On December 30, 2024, I had surgery to have a pacemaker for my ailing heart.

Although it’s been three weeks since the surgery, I already feel much better, and I’m now confident I’ll live forever.

In closing

The things left that I cherish in life are my friends and my memories.

I plan to continue writing until there are no more tomorrows.

I will celebrate each new day with a smile.

And I will love and keep each of you in my heart until the end of time.
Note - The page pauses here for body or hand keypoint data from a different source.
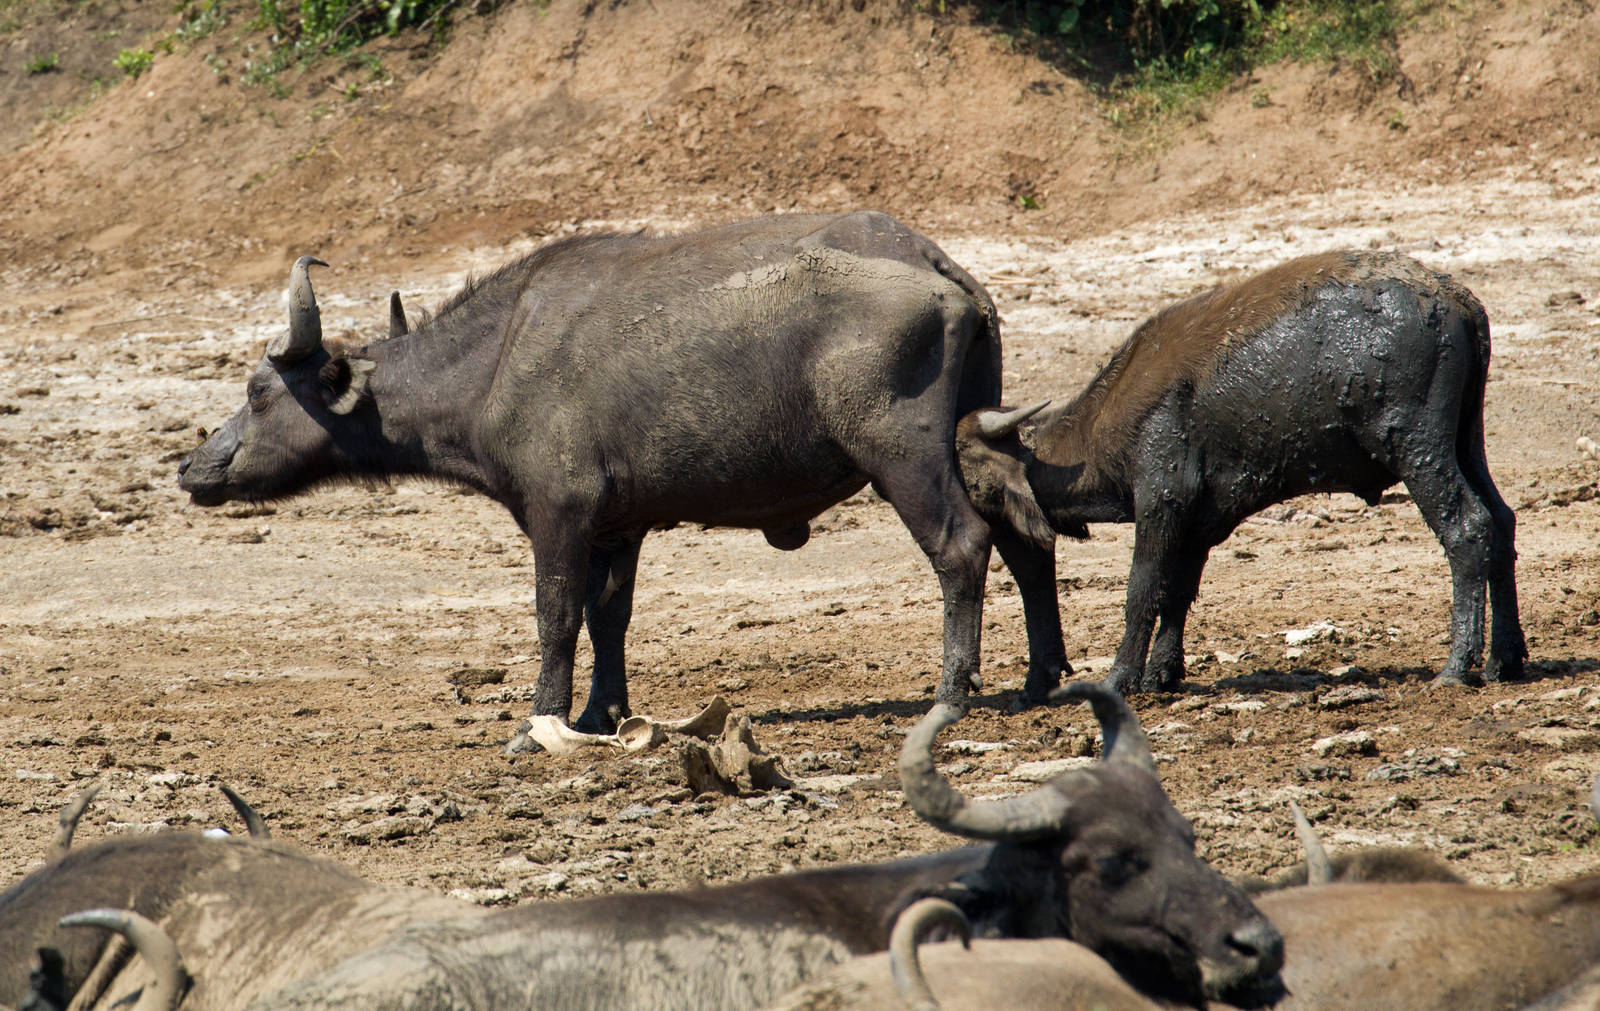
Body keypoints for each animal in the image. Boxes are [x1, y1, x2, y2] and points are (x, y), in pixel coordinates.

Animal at [176, 213, 1072, 748]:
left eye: (258, 391)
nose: (191, 465)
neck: (497, 360)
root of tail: (944, 271)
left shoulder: (559, 515)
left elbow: (556, 615)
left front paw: (538, 720)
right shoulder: (620, 527)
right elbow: (610, 616)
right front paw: (601, 711)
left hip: (904, 456)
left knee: (963, 546)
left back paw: (951, 694)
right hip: (979, 434)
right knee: (1027, 538)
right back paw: (1039, 677)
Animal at [956, 250, 1526, 696]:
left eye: (973, 479)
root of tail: (1458, 301)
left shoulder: (1161, 502)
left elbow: (1143, 589)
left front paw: (1121, 678)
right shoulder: (1198, 522)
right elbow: (1177, 593)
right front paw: (1161, 675)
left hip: (1417, 449)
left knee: (1468, 529)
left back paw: (1457, 666)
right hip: (1466, 442)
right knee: (1501, 522)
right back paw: (1505, 659)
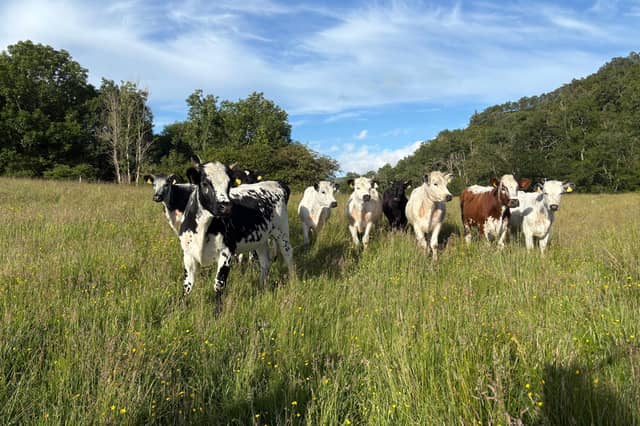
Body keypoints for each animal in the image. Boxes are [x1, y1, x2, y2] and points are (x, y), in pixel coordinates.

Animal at [179, 158, 294, 295]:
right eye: (205, 183)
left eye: (229, 184)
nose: (226, 206)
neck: (203, 228)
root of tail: (275, 183)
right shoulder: (188, 255)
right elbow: (187, 287)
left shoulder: (227, 252)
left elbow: (219, 285)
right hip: (261, 239)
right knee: (265, 262)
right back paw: (261, 286)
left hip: (282, 233)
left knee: (288, 256)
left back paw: (294, 283)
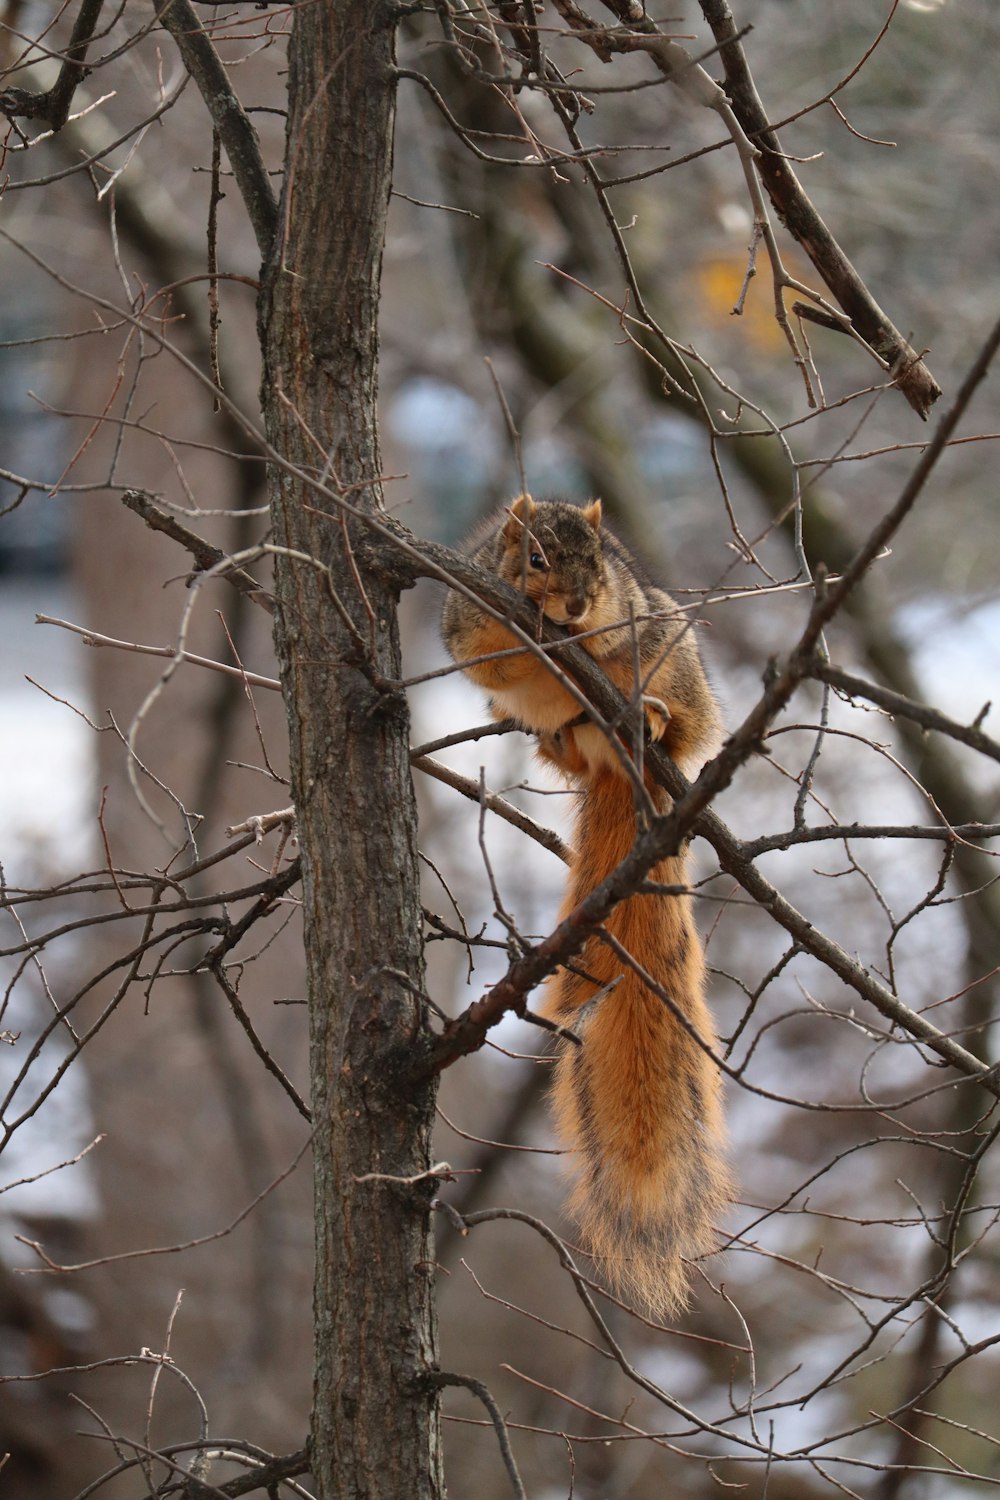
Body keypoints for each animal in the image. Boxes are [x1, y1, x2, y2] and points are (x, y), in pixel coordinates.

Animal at [440, 495, 731, 1326]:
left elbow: (610, 642)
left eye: (601, 564)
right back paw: (572, 737)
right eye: (534, 558)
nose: (571, 605)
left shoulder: (630, 618)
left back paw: (656, 722)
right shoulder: (467, 624)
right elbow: (491, 658)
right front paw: (534, 636)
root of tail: (620, 769)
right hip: (541, 729)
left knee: (681, 722)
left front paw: (581, 639)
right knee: (559, 742)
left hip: (679, 663)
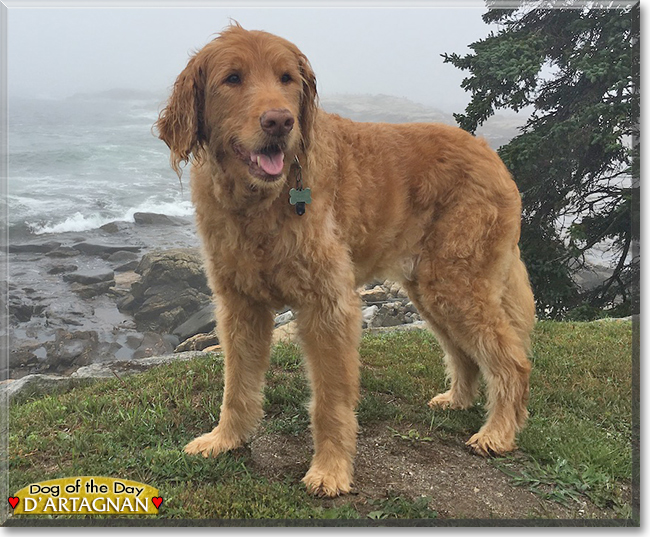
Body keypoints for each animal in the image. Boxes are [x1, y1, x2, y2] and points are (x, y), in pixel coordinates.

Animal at [154, 24, 536, 494]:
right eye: (232, 78)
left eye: (286, 78)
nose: (280, 122)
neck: (264, 201)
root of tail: (491, 153)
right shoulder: (241, 306)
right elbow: (237, 386)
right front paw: (227, 439)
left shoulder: (328, 307)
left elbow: (330, 401)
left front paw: (331, 469)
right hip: (430, 288)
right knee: (464, 352)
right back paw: (457, 400)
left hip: (457, 282)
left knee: (512, 361)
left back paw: (497, 433)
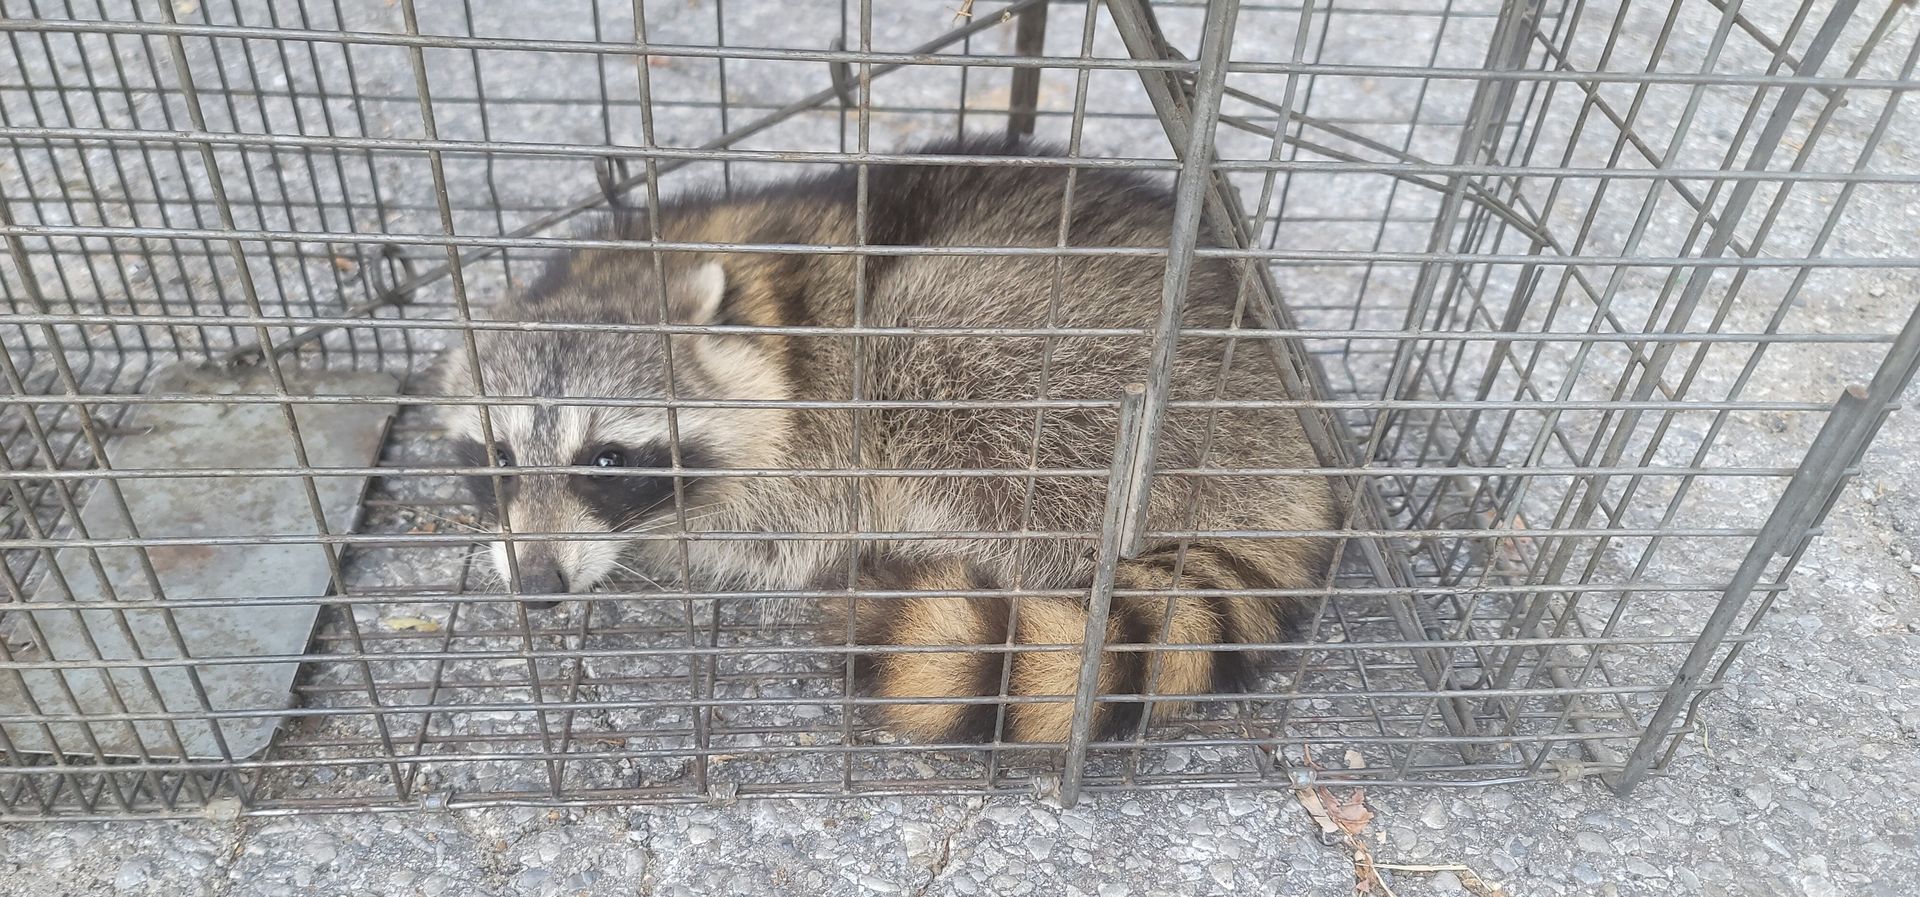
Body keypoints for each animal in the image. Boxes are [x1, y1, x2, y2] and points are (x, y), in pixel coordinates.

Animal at [434, 135, 1337, 744]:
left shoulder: (820, 431)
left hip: (1047, 359)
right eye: (499, 460)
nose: (538, 586)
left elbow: (779, 530)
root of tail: (1292, 464)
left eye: (606, 459)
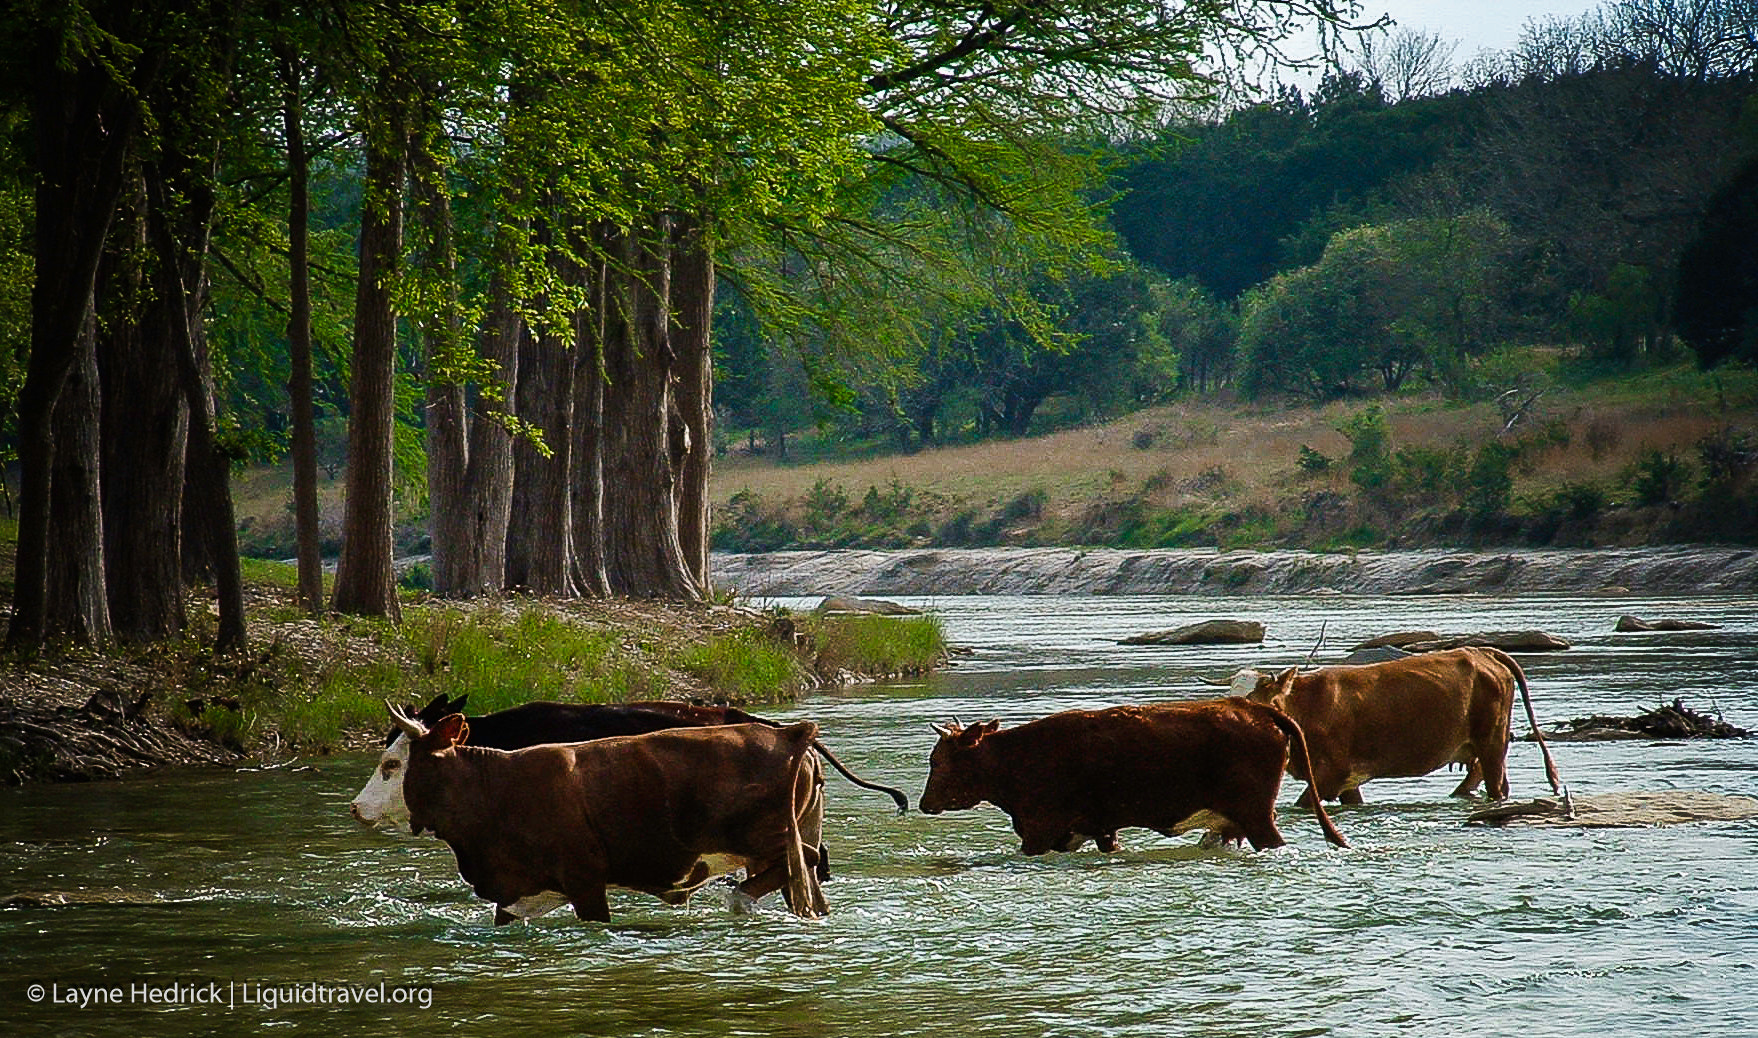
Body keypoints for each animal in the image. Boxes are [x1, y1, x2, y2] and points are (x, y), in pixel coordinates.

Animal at [356, 707, 829, 928]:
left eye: (392, 765)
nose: (356, 808)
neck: (497, 787)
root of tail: (788, 732)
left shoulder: (585, 881)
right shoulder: (516, 893)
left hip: (768, 840)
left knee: (804, 858)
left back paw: (741, 900)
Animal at [921, 700, 1343, 855]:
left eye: (936, 761)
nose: (924, 803)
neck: (1017, 758)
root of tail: (1251, 708)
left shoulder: (1040, 832)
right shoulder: (1099, 829)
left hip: (1257, 816)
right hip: (1233, 824)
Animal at [1223, 647, 1568, 809]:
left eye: (1261, 701)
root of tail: (1480, 651)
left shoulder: (1331, 773)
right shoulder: (1347, 779)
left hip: (1492, 738)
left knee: (1497, 785)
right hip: (1479, 745)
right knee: (1478, 775)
Buddy Holly and I are chillin’ and listening to music

Dedicated to Love and Dreams.

I hope my stories are a gift to your head and heart.

Hugs,

Danny

Today’s tune from Danny’s library (purchased):

Wasted On The Way – Crosby, Stills & Nash

Look around me
I can see my life before me
Running rings around the way it used to be
I am older now
I have more than what I wanted
But I wish that I had started
Long before I did

And there’s so much time to make up
Everywhere you turn
Time we have wasted on the way
So much water moving
Underneath the bridge
Let the water come and carry us away

[Strings Interlude]

Oh, when you were young
Did you question all the answers?
Did you envy all the dancers,
Who had all the nerve?
Look round you now
You must go for what you wanted
Look at all my friends who did and got what they deserved

So much time to make up
Everywhere you turn
Time we have wasted on the way
So much water moving
Underneath the bridge
Let the water come and carry us away
So much love to make up
Everywhere you turn
Love we have wasted on the way
So much water moving
Underneath the bridge
Let the water come and carry us away
Let the water come and carry us away

Songwriters: Graham Nash

Here are other songs I’m listening to: These Songs Will Make You Smile Today.

6 responses to “Why My Dreams & Jewelry Have Now Melted Away”

  1. Always good stories
    Thank you for sharing amazing songs
    Mirka

    1. Thank you, Mirka. I’m glad you enjoy the songs. Hugs, Danny

  2. Aw Danny. Thank you continuing with your journalism. I never get tired of reading them. You’re a good writer and a good friend.
    Hugs, Joy and Fanny

    1. Thank you, Joy. It was so nice bumping into you and Fanny, at the hospital a few days ago. Hugs, Danny

  3. Bonnie n Bill Avatar

    So happy to hear you are feeling better and you are an excellent writer …you know how to put it all together and always very interesting …always enjoy the reads. Love n Hugs

    1. Thank you, Bonnie and Bill. You both are like family to me and Billy has always been like an older brother to me. Hugs & Love you both!